Рязанский парень Митька-“рассержусь” и мельник — хороши, живы, видны, хотя колдун-мельник и традиционен. Это — “мужской” роман; единственная Елена — схематична. Да колоритна нянька царя.
Серебряный не зря, видимо, назван Никитой Романовичем — в честь Н. Р. Захарьина, родоначальника династии Романовых. (Хотя черты его — совсем не совпадают с Захарьиным в драме. Да были же при Иоанне и два реальных князя Серебряных — Пётр и Василий Семёновичи.)
А оглядеться — так все элементы того времени показаны: царь, бояре, опричники, монахи, казаки, крестьяне. Неестественно, что “станичники” гнездятся уж под самой Москвой — но это для сгущения действия, а и несомненно, что по всей Руси казаки гуляли. Глава 4 — очень убедительное описание Москвы тех лет. Ярка обстановка пира у Грозного в Александровской слободе — и веришь. Зато битва с татарами — оперная, декоративная. Чего же стоит Иваново государство, если татары идут от Рязани к Москве — а он не знает, и не высылает регулярного войска, спасает одна самодеятельность подмосковных разбойников?
Условность повествования: вдруг некстати кто-то рассказывает о далёком прошлом. В полной ночи видны (кому?) “дымчато-бурая шерсть собаки, умные глаза”. Давая развёрнутую наружность Серебряного — истолковывает её и как черту характера. — Повышенное внимание к подробностям всех одежд — но этим он нам добывает эпоху.

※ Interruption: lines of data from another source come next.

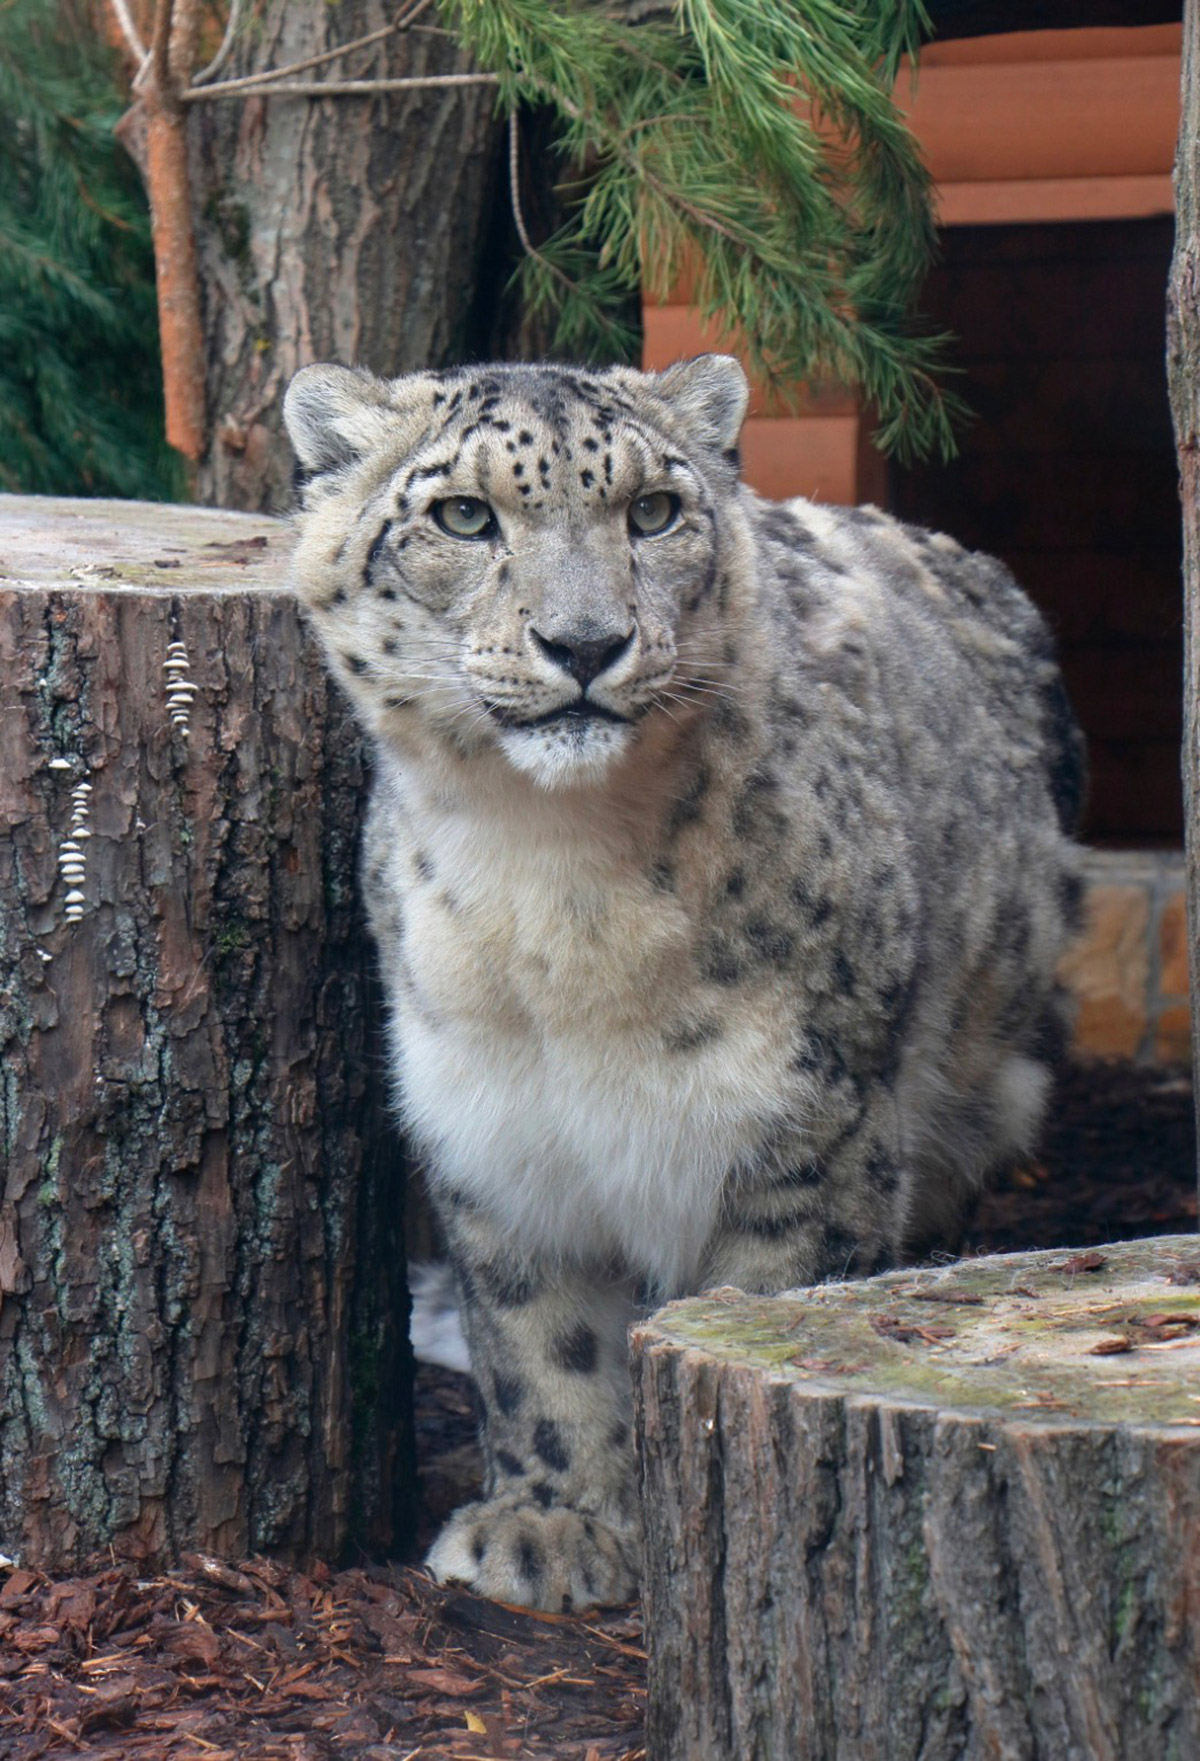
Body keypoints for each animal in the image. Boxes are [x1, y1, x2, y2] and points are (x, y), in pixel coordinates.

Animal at [283, 353, 1085, 1613]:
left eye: (653, 510)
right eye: (463, 515)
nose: (584, 642)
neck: (552, 885)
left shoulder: (814, 1125)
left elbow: (770, 1296)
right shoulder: (491, 1123)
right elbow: (537, 1341)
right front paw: (550, 1525)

Лихое использование фольклора, но неправдоподобно, что разбойник так владеет им. В диалогах автор соскальзывает (портит роман) на фольклорно-историческую стилизацию (“Закипело в нём ретивое”). При смерти Максима Скуратова вдруг от простой авторской манеры переходит на былинный пафос: “...Спела тетива, провизжала стрела, угодила Максиму в белу грудь, угодила каленбая под самое сердце” — это очень режет.
Бывают (нечасто) и затасканности:
— “судорога пробегала по всем членам князя”;
— “вся душа её обратилась в красноречивый умоляющий взор”;
— “негодование в нём уступило место строгим понятиям долга”.

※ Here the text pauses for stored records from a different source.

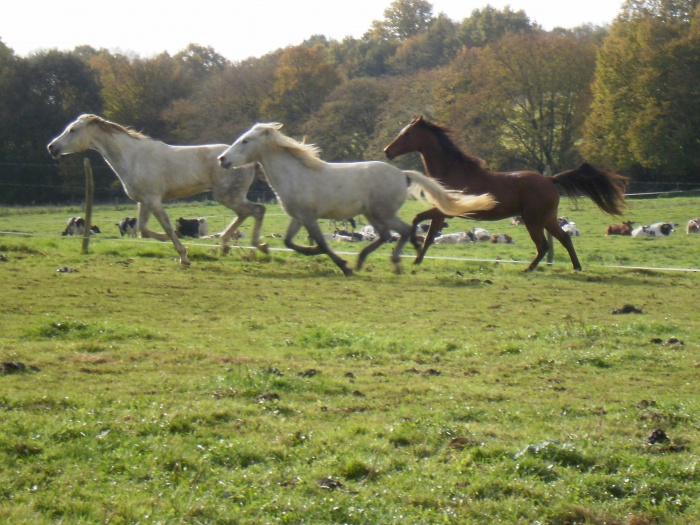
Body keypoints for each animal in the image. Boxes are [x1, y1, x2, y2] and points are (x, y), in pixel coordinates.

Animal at [45, 113, 266, 264]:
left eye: (73, 130)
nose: (51, 147)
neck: (132, 157)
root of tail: (253, 161)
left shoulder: (153, 200)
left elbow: (166, 226)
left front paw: (183, 255)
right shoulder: (143, 201)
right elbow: (143, 228)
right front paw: (170, 242)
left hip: (227, 196)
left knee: (257, 210)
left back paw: (259, 246)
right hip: (230, 196)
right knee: (246, 213)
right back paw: (228, 245)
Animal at [219, 123, 498, 276]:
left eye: (245, 141)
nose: (223, 159)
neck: (296, 174)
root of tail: (403, 174)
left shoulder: (309, 217)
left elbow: (321, 242)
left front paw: (343, 265)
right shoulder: (298, 217)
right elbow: (290, 242)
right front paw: (317, 253)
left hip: (383, 213)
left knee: (404, 231)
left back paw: (394, 262)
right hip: (371, 214)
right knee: (387, 235)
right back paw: (365, 259)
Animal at [382, 117, 628, 272]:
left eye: (407, 134)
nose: (387, 151)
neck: (453, 171)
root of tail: (550, 179)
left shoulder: (445, 211)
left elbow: (419, 221)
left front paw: (409, 250)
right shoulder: (442, 213)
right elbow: (430, 235)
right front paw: (416, 260)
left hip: (533, 220)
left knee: (543, 246)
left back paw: (529, 269)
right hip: (547, 219)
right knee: (564, 239)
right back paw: (576, 267)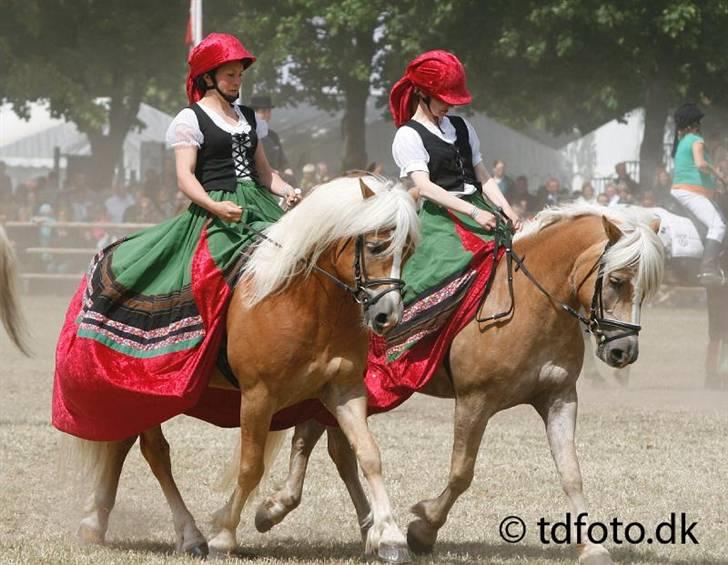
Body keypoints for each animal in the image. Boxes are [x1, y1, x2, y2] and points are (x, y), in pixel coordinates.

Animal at [72, 175, 420, 560]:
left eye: (408, 251)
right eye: (376, 247)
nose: (388, 315)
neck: (306, 300)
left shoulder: (343, 390)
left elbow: (369, 454)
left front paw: (389, 536)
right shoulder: (258, 396)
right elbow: (251, 466)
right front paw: (224, 535)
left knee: (123, 442)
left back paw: (95, 522)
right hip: (146, 389)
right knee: (155, 453)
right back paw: (189, 534)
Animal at [252, 204, 664, 564]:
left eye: (645, 289)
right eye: (616, 281)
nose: (624, 351)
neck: (533, 301)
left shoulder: (559, 399)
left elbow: (571, 473)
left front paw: (591, 547)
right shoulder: (474, 400)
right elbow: (461, 472)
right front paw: (422, 529)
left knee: (335, 448)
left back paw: (360, 527)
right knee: (312, 439)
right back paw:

А народного истинного языка — и нет, только у оруженосца князя повторные: “провал их знает”, “тётка их подкурятина”.
Алексей Толстой — ещё в поисках верной манеры исторического повествования.
Драматическая трилогия.
Это — действительно трилогия, связная, но и притом каждая драма вполне закончена. Большое достижение русской драматургии, недостаточно оценённое, кажется. Проблема цели и средств — единый стержень трилогии.
Замечательны три сопроводительных поясняющих статьи (1866, 1868, 1868) — в них Алексей Толстой проявляет глубокое понимание характеров, событий и элементов своих пьес, не всякий драматург может дать такие разъяснения театрам. Они — уже последний зрелый плод его долгой работы над эпохой.

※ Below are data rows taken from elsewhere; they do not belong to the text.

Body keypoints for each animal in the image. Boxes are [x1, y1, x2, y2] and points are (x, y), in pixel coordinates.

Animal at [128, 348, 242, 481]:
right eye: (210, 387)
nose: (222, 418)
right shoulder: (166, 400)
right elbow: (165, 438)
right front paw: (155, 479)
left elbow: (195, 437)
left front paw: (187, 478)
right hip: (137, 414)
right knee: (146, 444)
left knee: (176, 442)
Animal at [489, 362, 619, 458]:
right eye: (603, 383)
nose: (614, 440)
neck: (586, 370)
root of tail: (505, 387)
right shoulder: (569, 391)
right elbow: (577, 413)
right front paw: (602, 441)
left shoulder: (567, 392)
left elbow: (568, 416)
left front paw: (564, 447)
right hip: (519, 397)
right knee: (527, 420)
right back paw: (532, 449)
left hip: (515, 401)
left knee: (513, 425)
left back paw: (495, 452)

Смерть Иоанна Грозного (1862 — 1864).
Лаконичная динамичность. Как сумел столь многое вместить на таком малом пространстве? Стремительное действие и естественное притом деление на акты. Смотрится — захватывающе, и легко интересно читается.
Как ярки характеры! Мастерское обоснование психологических переходов Ивана (их много). Многогранно показан Борис Годунов — и как увёртливый царедворец, и как дальновидный политик, и как искренний сын Руси, и как безжалостный волк в интригах. Убедительны и запоминаются Захарьин-Юрьев, Сицкий. И Василий Шуйский — уже весь тут.
Великолепен разговор Иоанна со схимником. А с волхвами и пересмотр сокровищ Иоанном перед смертью (лобово и не очень веришь) — отдаёт Шекспиром, и это ощущается как снижение. Вообще же эта драма — не ниже никакой шекспировской исторической хроники, а сплочена — и лучше иных.
Очень доподлинная речь — и вообще русский дух. Хороший, естественный чистый стих, пятистопный ямб (по-моему, не уступает пушкинскому).